Available data Start Marker
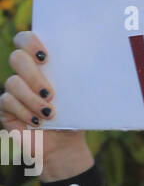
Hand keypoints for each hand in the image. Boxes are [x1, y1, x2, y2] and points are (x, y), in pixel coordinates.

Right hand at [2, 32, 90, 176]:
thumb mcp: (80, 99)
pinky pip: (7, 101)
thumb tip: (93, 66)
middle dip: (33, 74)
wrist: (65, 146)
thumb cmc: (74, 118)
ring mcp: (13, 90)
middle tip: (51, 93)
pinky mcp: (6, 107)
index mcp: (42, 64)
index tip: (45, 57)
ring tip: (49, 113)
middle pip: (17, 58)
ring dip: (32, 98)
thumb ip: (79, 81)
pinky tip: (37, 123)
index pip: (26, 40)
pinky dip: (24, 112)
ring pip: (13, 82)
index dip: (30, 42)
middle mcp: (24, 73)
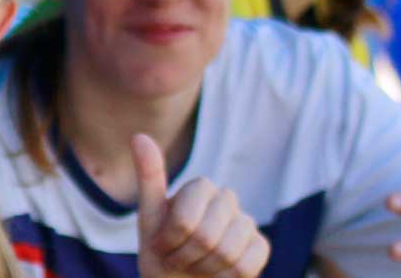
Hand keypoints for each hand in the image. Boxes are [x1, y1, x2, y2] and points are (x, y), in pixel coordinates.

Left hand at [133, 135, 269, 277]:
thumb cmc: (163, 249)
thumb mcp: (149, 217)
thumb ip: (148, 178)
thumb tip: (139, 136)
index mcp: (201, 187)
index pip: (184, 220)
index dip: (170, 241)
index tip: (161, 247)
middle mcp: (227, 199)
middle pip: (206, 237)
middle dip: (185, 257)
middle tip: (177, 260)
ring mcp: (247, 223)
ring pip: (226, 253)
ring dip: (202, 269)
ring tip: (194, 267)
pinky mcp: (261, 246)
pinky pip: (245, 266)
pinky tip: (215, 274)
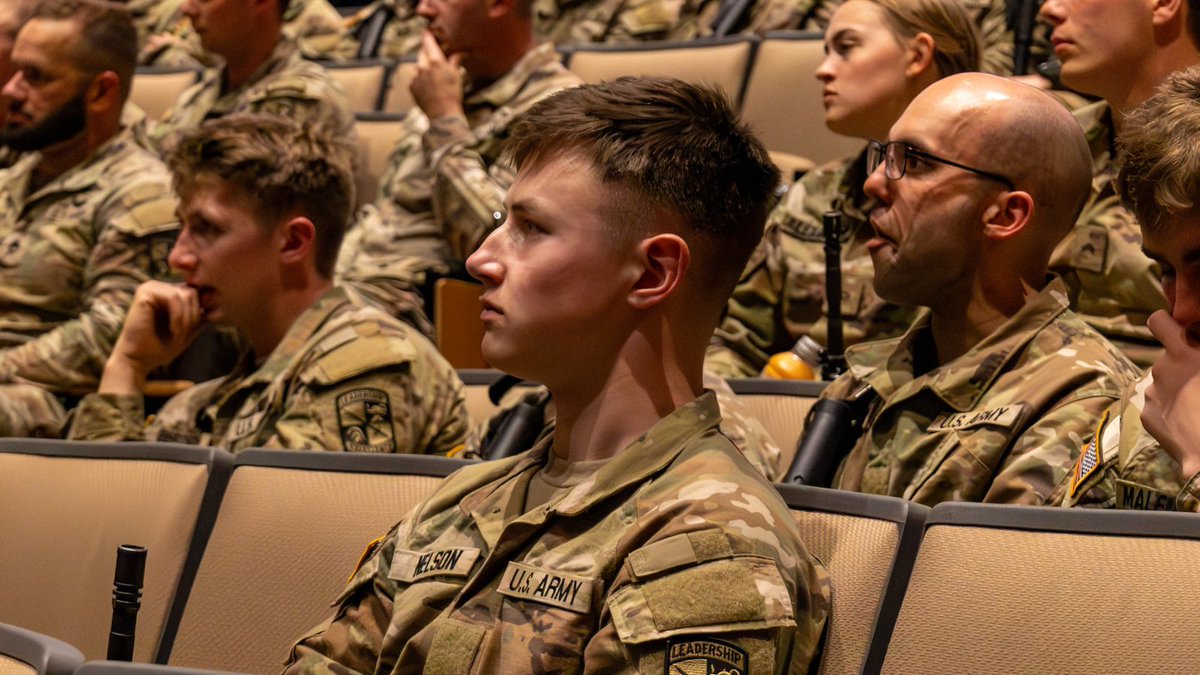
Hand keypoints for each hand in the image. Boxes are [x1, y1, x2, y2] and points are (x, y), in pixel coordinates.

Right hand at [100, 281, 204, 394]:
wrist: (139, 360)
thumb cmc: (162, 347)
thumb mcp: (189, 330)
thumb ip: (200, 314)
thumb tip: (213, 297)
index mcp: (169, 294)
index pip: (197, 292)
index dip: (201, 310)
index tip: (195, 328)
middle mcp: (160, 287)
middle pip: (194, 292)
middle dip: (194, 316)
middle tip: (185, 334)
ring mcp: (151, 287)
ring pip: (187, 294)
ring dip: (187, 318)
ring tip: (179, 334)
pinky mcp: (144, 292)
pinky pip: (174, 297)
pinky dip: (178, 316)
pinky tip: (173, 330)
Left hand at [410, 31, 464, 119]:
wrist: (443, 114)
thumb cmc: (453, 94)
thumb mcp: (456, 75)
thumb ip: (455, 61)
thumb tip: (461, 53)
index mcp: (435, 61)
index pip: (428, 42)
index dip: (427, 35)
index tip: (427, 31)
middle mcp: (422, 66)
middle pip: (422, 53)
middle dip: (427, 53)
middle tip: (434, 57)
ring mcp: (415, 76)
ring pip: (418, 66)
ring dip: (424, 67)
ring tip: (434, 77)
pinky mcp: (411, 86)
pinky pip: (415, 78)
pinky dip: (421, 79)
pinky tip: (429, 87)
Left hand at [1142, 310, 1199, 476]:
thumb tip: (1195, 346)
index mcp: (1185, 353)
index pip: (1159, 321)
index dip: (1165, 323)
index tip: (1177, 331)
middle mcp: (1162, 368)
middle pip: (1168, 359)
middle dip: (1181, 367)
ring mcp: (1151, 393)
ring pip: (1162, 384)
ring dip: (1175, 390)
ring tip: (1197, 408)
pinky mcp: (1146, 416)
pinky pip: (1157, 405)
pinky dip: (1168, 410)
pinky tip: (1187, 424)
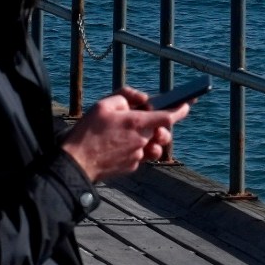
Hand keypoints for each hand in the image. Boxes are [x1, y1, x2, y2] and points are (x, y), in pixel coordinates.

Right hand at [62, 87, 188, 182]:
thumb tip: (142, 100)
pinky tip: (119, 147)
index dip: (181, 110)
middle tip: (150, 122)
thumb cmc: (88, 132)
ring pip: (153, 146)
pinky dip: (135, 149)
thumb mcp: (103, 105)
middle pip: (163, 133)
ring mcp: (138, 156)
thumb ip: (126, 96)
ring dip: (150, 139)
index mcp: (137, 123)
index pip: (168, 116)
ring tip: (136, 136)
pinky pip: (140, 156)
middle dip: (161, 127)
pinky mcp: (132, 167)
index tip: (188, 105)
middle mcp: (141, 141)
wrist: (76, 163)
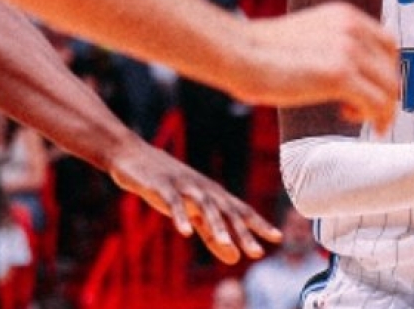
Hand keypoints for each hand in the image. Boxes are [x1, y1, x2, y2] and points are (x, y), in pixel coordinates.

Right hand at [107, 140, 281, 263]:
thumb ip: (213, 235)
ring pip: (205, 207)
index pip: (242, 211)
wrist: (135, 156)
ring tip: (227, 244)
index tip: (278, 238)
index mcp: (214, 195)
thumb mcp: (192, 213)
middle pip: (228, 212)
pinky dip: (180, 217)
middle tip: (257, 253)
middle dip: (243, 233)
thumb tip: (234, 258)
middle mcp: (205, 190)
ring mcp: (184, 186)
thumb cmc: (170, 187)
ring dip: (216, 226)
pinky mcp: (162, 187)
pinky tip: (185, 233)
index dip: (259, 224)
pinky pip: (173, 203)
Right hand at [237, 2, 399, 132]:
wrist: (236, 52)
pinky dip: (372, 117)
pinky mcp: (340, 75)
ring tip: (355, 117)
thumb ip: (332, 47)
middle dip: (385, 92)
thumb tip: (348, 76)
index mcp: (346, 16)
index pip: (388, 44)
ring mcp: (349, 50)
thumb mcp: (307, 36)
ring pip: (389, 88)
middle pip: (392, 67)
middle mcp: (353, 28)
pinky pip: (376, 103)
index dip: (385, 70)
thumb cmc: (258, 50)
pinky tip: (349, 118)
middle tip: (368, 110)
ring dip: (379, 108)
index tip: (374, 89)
Available data End Marker
→ What you need to do:
Retype every entry exactly as written. Leave the pictures out.

→ Final answer:
Hand keypoints for each hand in the image. Boxes are [x1, y1, x2, y2] and points are (x, y), in pixel coordinates.

Right hand at [2, 32, 90, 176]:
thumb mcp: (80, 99)
pinky pip: (7, 101)
thumb tip: (93, 66)
middle dip: (33, 74)
wrist: (65, 146)
thumb cmc: (74, 118)
ring mcp: (13, 90)
middle tip: (51, 93)
pinky mcp: (6, 107)
index mcp: (42, 64)
index tip: (45, 57)
ring tip: (49, 113)
middle pip: (17, 58)
ring dip: (32, 98)
thumb ip: (79, 81)
pinky tip: (37, 123)
index pip: (26, 40)
pinky dip: (24, 112)
ring pip: (13, 82)
index dip: (30, 42)
middle mcp: (24, 73)
Hand keypoints for each hand in the image. Boxes are [x1, y1, x2, y2] and points are (x, y), in pixel coordinates.

Left hand at [133, 135, 269, 277]:
thumb cmc: (163, 249)
thumb mcp: (149, 217)
thumb ip: (148, 178)
thumb tip: (139, 136)
index mcp: (201, 187)
index pip: (184, 220)
index dip: (170, 241)
index tip: (161, 247)
middle mcp: (227, 199)
middle pip: (206, 237)
middle dip: (185, 257)
middle tip: (177, 260)
ring mcp: (247, 223)
ring pip: (226, 253)
ring dip: (202, 269)
ring tip: (194, 267)
pinky mcp: (261, 246)
pinky pip: (245, 266)
pinky tip: (215, 274)
Hand keypoints for each hand in the image. Boxes are [x1, y1, x2, y2] and points are (x, y), in pixel coordinates.

Right hand at [100, 281, 204, 394]:
wrist: (139, 360)
thumb cmc: (162, 347)
thumb mcp: (189, 330)
thumb ip: (200, 314)
thumb tip: (213, 297)
index mcp: (169, 294)
index pip: (197, 292)
index dip: (201, 310)
index tip: (195, 328)
middle mcp: (160, 287)
middle pip: (194, 292)
middle dip: (194, 316)
middle tip: (185, 334)
ring mcp: (151, 287)
ring pip: (187, 294)
ring dip: (187, 318)
ring tip: (179, 334)
pinky mcp: (144, 292)
pinky pip: (174, 297)
pinky dip: (178, 316)
pinky tip: (173, 330)
Left hand at [410, 31, 464, 119]:
wrist: (443, 114)
thumb cmc: (453, 94)
thumb mcp: (456, 75)
thumb ip: (455, 61)
thumb tip: (461, 53)
index mcp: (435, 61)
index pip: (428, 42)
index dip: (427, 35)
index tip: (427, 31)
middle mcp: (422, 66)
middle pip: (422, 53)
middle dip: (427, 53)
middle tip: (434, 57)
ring mcp: (415, 76)
ring pip: (418, 66)
ring dip: (424, 67)
ring tip: (434, 77)
pinky mcp: (411, 86)
pinky pip: (415, 78)
pinky dip: (421, 79)
pinky tip: (429, 87)
Left hand at [1142, 310, 1199, 476]:
thumb tip: (1195, 346)
index mcp: (1185, 353)
index pip: (1159, 321)
index dip: (1165, 323)
index tip: (1177, 331)
middle mcp: (1162, 368)
middle pip: (1168, 359)
middle dip: (1181, 367)
ring mcp: (1151, 393)
ring pip: (1162, 384)
ring dip: (1175, 390)
ring tip: (1197, 408)
pinky mcp: (1146, 416)
pinky pip: (1157, 405)
pinky dip: (1168, 410)
pinky tip: (1187, 424)
Hand keypoints for each hand in the image. Boxes are [x1, y1, x2, y2] and points are (x, y), in pixel coordinates.

Right hand at [62, 87, 188, 182]:
thumb tip: (142, 100)
pinky tip: (119, 147)
index dip: (181, 110)
middle tip: (150, 122)
thumb cmc: (88, 132)
ring pip: (153, 146)
pinky dip: (135, 149)
thumb mcp: (103, 105)
middle pip: (163, 133)
ring mcp: (138, 156)
thumb ip: (126, 96)
ring dip: (150, 139)
index mcp: (137, 123)
index pip: (168, 116)
ring tip: (136, 136)
pinky pip: (140, 156)
middle dip: (161, 127)
pinky mcp: (132, 167)
index tip: (188, 105)
middle mcp: (141, 141)
wrist: (76, 163)
Hand keypoints for each hand in the image. Boxes are [x1, y1, x2, y2] and points are (x, y), in pixel coordinates.

Right hand at [107, 140, 281, 263]:
thumb ip: (213, 235)
ring pip: (205, 207)
index pip: (242, 211)
wrist: (135, 156)
ring tip: (227, 244)
index tip: (278, 238)
index mcp: (214, 195)
thumb mcp: (192, 213)
middle pip: (228, 212)
pinky dip: (180, 217)
middle tip: (257, 253)
middle dip: (243, 233)
thumb tip: (234, 258)
middle mcp: (205, 190)
ring mcp: (184, 186)
thumb cmc: (170, 187)
ring dip: (216, 226)
pinky mcp: (162, 187)
pinky tip: (185, 233)
index dip: (259, 224)
pinky pip: (173, 203)
Right hand at [237, 2, 399, 132]:
wrist: (236, 52)
pinky dip: (372, 117)
pinky mcp: (340, 75)
ring tip: (355, 117)
thumb ip: (332, 47)
middle dip: (385, 92)
thumb tip: (348, 76)
index mcp: (346, 16)
index pip: (388, 44)
ring mcp: (349, 50)
thumb mcp: (307, 36)
ring pip: (389, 88)
middle pip: (392, 67)
middle mcp: (353, 28)
pinky pip: (376, 103)
index dip: (385, 70)
thumb cmc: (258, 50)
pinky tip: (349, 118)
middle tip: (368, 110)
ring dip: (379, 108)
index tip: (374, 89)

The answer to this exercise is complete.